What is the depth, breadth, and cadence of the data? Some datasets are aggregated while others represent individual transactions. Some datasets are captured from a specific moment in time while others span over a time period. Some datasets are generated from large panel sizes while others reflect only a small subset. Either way, you need to know this information up front to be able to defend and justify your results.
Step 2: Establish what the data can (and can’t) tell you
Next, determine the limits of the data, so you can put it to good use:
What does the data represent? Depending on the source, data can shine a spotlight on transactions, consumer intent, foot traffic, or behavioral patterns.
What observations can the data allow? Data can reveal explicit relationships or implied behavioral patterns just as much as it can leave gaps to be filled by assumptions. But it can’t do everything. You need to be aware of a dataset’s constraints at all times.
What are the unique characteristics of the data? Some data providers may be the only source for a particular type of dataset. Or they may treat the data in a unique way that renders a dataset more immediately usable or joinable to other datasets. Or is this a proxy to other data not readily available or accessible in the market but can nonetheless be used to infer important insights?
Step 3: Assess the genuine usability of the data
Not all data is immediately usable without a little scrubbing. To establish how much cleaning, sorting, or processing may be required to make a dataset useful, ask the following questions:
How is the data presented? The data may be available via GUIs and charts or packaged up as raw data. This can influence the amount of processing required.
How easy is it to work with the data? Complex datasets often require an advanced level of expertise to work with, while others are more plug-and-play and can integrate seamlessly with data analytics platforms via APIs, thereby making it easier for even a non-technical user to analyze and glean immediate insights from the data.
How much additional work is needed to make the data usable? If a lot of extra work is required to expand, clean, or sort a dataset, that could quickly become a roadblock for driving meaningful, actionable, or timely insights.
Step 4: Be clear about how you plan to use the data
Finally, you need to define how you intend to put this data to work:
How many companies, metrics, or regions does the data apply to? A deep, dependable, and highly accurate dataset can allow you to answer a wider range of questions that could ultimately be applicable to multiple businesses, sectors, and beyond. This is less of a limitation as it is a way of creating new value out of existing data sources.

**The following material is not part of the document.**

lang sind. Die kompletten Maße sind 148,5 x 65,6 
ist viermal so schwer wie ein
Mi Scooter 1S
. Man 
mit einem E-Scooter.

Can the data be combined with other datasets? Joining one set of data with another can reveal unexpected, yet incredibly valuable insights that you couldn’t have gained from analyzing those two datasets independently. Unfortunately, based on how clean or organized those datasets may be, joining them can become a feat in and of itself.

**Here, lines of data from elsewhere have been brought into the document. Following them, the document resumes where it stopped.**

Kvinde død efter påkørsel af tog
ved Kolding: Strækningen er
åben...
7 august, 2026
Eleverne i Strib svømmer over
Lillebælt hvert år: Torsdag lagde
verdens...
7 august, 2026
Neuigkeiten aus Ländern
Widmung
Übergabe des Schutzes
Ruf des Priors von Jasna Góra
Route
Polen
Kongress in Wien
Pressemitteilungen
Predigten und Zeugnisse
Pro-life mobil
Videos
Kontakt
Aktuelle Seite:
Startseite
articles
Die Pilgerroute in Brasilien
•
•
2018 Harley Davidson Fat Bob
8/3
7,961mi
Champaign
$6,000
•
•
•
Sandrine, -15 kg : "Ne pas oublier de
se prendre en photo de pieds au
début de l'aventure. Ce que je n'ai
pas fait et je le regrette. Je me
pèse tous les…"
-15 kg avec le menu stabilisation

Are there opportunities to get creative? Some datasets can be put to use in ways you might not expect, which oftentimes generate the most immediate and long-term value. Think about it like this: Your imagination is your canvas, while data is your paint; not all “color” combinations will yield the results you anticipate, but when all the pieces fall into the right places, incredible things can happen. You just have to be creative.
Don’t Ever Be Duped Into Using Subpar Data Again
Every dataset is inherently different. Some are good while others are just not worth anyone’s time. Before deciding to invest in any data source for your own research or analysis, you must ask yourself the questions above to avoid potentially paying a lot for nothing at all.
Being crystal clear upfront about the credibility, usability, and applicability of any given dataset—including its limitations—will help you determine what you can get out of it before spinning too many wheels. This is a fool-proof way to ensure you always get the data you need.